Iranian reformists turn Rafsanjani burial into anti-state protest
Iran’s reformists on Tuesday used the funeral of Ayatollah Hashemi Rafsanjani to slam Russia, the Iranian establishment’s ally in Syria, and to call for the release of prominent reformist leaders in Iran.
Thousands of protesters chanted “death to Russia”, and “the Russian embassy is a den of spies” - chants usually reserved for use against the US, which the Iranian government views as its biggest enemy.
The crowds also called for Mir Mohammad Mousavi and Mehdi Karroubi, the leaders of the pro-democracy "Green Movement" to be released from house arrest.
Public protests against the Iranian establishment became impossible after reformists were brutally silenced during the presidential campaign in 2009 for protesting what they said was election manipulation.
But authorities were in no position to stop or control the millions that turned out in Tehran to honour Rafsanjani.
Rafsanjani was one of leaders most trusted by Ruhollah Khomeini, the founder of Iran’s Islamic republic. In the 1980s Rafsanjani was considered one of the most ruthless executors of the newly-formed regime’s opponents.
He used his position as parliament speaker to build his own power base and by the late 1980s was responsible directing the country’s war effort in its eight-year war against Iraq.
He was well-placed to take over the mantle of supreme leader after Khomeini’s death but his relatively lowly Islamic credentials of Hojat ol Islam at the time meant he was never fully in the running and he made sure his friend Ali Khamenei took on the mantle.
During the early 1990s, he represented the technocratic and pragmatic face of the Islamic republic during his two terms as the country’s president. He favoured Chinese-style economic liberalisation without ceding any control on the cultural and social front.
Within that scope Rafsanjani promoted dialogue with rival neighbouring states and even the US.

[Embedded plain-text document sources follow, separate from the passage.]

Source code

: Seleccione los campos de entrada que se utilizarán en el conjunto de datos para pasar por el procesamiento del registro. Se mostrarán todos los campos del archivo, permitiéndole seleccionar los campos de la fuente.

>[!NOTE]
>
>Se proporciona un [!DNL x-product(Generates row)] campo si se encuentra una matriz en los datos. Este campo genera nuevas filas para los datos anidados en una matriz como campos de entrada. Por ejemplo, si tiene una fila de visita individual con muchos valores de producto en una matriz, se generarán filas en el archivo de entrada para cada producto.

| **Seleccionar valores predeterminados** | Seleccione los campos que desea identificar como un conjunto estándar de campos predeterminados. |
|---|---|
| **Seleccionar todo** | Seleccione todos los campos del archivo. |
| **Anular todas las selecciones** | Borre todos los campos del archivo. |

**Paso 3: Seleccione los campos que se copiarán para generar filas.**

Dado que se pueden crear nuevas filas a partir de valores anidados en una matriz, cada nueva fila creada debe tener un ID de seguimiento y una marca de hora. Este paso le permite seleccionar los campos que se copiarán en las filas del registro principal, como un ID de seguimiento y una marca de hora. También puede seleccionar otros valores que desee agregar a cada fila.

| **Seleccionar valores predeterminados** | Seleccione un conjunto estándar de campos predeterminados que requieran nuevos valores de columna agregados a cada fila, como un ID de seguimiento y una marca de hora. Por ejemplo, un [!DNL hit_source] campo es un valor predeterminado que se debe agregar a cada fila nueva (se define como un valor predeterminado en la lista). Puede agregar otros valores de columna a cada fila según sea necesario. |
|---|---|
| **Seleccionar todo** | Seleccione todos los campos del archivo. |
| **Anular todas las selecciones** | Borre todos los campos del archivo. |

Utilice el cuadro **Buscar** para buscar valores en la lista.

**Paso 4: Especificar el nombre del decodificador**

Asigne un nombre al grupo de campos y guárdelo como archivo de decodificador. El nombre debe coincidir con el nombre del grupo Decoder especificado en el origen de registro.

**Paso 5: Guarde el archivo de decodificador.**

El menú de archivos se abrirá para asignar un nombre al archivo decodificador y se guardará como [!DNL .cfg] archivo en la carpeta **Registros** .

By the early 2000s, he had changed into a reformist and became an ardent backer of Iran’s Green Movement. This is believed to have been in large part due to the influence of his daughter Faezeh Rafsanjani, a staunch reformist who was jailed in the late 2000s.
As a result of this political shift he was barred from putting his name forward for the presidential race in 2009 by his erstwhile ally Khamenei.
As she arrived at her father's funeral, Faezeh Rafsanjani made a victory sign, known as a symbol of the reformist movement, to the thousands gathered.
Khamenei had decided to lead the prayer himself, meaning the Rafsanjani family were relegated to the back rows.
Former reformist president, Mohammad Khatami, who had become close to Rafsanjani after he became a reformist, was banned from attending the funeral.
White House sends condolence
Since Rafsanjani's death, messages of condolence have poured in both from at home and abroad.
Even the White House sent a message, unprecedented since the 1979 revolution that led to the cutting of ties between Tehran and Washington.
"Former president Rafsanjani was a prominent figure throughout the history of the Islamic Republic of Iran and the United States sends our condolences to his family and loved ones," spokesman Josh Ernest said.
"He was a consequential figure inside Iran. But you know, for what potential impact this could have on Iranian policy, I wouldn't speculate."
One of Iran's most controversial figures in the West, the head of its Revolutionary Guards' foreign operations division, Major General Qassem Suleimani, was seen at the funeral.
Rafsanjani's death is a blow to current President Hassan Rouhani as he prepares to seek a second term in May.
The incumbent president, seen in many circles as Rafsanjani’s protege, has come under mounting criticism from conservatives and hardliners over the so far disappointing economic dividends from the lifting of international sanctions under the 2015 nuclear deal.